▶ [PASSAGE TO READ]:

Content starts

But most of the VB coders I know (I know dozens) write completely in an object-oriented fashion using classes. Any language has the ability to be abused. One must invest in books, skills to learn something completely, to be aware of both its limitations and strengths.

I'm curious, Sam, and you might have an insight here. I don't have much experience with VB; most of the stuff I code for (numerical) can't run on small (e.g., winboxes) machines - and where it can it needs to be pretty close to the metal. So I may be out to lunch here. But I have followed some issues from a distance with interest, especially CORBA/COM etc. as ideas that always made a lot of sense to me. And it seems to me that VB derives pretty much all of its power and utility from the component model. So here is my question: WhyVisualBasic? -- AnonymousDonor

If I understand your question correctly, you have already given the answer. It is very easy to extend VB with new functionality using COM. I will not defend VB here, but repeat what other have said before: The chosen tool does not make the programmer. Using an object oriented tool does not make object oriented code. An exception is a tool where everything are objects. But then again, choosing such a tool does not guarantee clean or quality code. Why I use VB? Because I create pretty good code with it. -- ThomasEyde

No, that wasn't the question. IMO, none of the usefulness/value of VB comes from the Basic part. You could have all of the rad and COM stuff with some other language as a base. So the question was, why start with Basic? My contention was that it could have been a much better language, with a different starting point...

Content ends

▶ [EXERCISE DESCRIPTION]:
Extend the discussion about Visual Basic above, picking up after its last sentence.

▶ [ENTRIES PROVIDED]:

Content starts

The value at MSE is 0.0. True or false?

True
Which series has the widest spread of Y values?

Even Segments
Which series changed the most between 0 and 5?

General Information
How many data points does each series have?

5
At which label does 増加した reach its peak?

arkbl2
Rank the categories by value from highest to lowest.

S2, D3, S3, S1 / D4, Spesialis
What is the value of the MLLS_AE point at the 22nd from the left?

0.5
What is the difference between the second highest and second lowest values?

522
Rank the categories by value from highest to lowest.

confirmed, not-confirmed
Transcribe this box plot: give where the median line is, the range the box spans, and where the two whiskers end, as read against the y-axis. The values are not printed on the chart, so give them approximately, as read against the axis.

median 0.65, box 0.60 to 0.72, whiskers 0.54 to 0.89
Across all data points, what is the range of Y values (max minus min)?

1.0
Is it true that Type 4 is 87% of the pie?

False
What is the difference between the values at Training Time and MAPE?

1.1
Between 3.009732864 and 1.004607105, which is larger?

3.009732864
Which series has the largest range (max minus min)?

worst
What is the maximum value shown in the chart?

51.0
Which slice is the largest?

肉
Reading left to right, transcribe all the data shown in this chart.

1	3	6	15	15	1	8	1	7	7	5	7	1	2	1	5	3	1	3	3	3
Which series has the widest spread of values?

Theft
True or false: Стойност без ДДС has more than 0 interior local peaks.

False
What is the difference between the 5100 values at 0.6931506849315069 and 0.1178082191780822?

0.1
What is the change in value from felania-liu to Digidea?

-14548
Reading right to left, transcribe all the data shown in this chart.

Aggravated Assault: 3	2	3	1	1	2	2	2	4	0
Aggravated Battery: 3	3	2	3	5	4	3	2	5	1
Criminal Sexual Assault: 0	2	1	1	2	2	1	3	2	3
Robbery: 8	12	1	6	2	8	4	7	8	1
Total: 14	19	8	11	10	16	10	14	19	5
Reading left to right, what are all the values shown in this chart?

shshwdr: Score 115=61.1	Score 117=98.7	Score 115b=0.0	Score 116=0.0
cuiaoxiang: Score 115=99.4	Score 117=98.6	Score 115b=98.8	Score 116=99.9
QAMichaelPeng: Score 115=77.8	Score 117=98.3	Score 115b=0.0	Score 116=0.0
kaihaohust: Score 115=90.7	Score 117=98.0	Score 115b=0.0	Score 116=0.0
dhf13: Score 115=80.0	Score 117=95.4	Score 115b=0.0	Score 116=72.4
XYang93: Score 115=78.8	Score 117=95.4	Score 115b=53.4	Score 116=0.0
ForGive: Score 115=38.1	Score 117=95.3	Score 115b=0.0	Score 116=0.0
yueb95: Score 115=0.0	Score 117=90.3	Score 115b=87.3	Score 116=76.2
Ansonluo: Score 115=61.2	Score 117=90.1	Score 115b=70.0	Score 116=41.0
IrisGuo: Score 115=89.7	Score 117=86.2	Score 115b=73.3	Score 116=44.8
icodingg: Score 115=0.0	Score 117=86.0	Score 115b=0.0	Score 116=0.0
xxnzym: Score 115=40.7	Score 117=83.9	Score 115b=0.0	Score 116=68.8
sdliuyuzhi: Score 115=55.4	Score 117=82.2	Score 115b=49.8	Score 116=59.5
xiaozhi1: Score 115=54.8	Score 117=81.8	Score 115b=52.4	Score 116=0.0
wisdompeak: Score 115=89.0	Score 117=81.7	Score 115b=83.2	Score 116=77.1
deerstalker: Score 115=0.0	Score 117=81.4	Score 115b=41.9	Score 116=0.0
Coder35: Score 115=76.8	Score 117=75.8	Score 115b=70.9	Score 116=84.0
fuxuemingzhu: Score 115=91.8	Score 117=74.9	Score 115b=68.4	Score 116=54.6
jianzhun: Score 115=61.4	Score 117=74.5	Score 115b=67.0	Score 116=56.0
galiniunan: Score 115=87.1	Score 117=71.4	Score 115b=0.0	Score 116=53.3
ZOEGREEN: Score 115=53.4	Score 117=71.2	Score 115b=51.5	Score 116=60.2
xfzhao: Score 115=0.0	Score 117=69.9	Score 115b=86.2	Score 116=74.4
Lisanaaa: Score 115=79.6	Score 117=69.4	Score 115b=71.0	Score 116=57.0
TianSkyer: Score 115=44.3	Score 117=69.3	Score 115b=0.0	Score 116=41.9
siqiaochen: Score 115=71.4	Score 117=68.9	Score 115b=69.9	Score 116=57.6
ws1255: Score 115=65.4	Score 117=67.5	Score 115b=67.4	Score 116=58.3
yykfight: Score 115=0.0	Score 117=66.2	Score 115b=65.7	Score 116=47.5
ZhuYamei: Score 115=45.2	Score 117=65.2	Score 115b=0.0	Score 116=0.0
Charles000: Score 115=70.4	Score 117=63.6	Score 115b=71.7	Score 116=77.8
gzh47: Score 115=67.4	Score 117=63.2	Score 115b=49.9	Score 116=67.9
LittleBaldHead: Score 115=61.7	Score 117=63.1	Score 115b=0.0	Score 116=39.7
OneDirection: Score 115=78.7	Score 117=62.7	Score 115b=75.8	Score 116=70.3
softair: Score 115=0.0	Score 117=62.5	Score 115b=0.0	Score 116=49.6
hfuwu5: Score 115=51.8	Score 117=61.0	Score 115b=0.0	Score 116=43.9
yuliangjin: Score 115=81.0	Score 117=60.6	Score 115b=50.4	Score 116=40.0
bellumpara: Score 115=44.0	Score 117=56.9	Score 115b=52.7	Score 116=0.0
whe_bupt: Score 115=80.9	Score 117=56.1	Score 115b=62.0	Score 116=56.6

Content ends

▶ [ANSWER FOR THE TASK]:
The worst one can say about BASIC (VB) is that it is an absolutely inconsistent language. The best one can say about BASIC (VB) is that there are absolutely no obstacles for changing the language or adding new features because it can't be made worse. No standards. No principles. It's a creature that's born to survive. -- AnonymousDonor

As in WorseIsBetter ?

VB is based on old languages, and thus has built up cruft over the years. I bet JavaLanguage will do the same. It will gain every fad as it ages, and be ugly in 20 or so years also. -- top

I wonder if WithBlocks teach bad habits.

Sure does!

See WithBlockCodeSmell.

This page sounds like nothing but a disguised HolyWar. Non-OOP and LongFunctions that don't violate OnceAndOnlyOnce are not objectively worse. If you don't like that practice personally, that is fine, but please don't get a big head about it. -- top

[Someone who doesn't understand that factoring out common functionality increases the maintainability of code (as well as aiding you in writing bug-free code) has no business working as a programmer. I won't debate about OOP because I believe the benefits are highly subjective, but the idea that long swaths of highly duplicative code are in some way "good" is ridiculous.]

Nobody here proposed repetition that I know of. LongFunctions do not necessarily have repetition. -- top

If a programmer only knows one language, and one way of thinking about how to solve problems, VB bad habits are probably the least of his problems. Remember, you can write FORTRAN in any language, and, conversely, I'd say, a good programmer can write good code in any language, too. [Some languages make the task harder, of course, but it can still be done.

I see a lot of comments hinting that ProgrammingIsInTheMind, and that BadCodeCanBeWrittenInAnyLanguage.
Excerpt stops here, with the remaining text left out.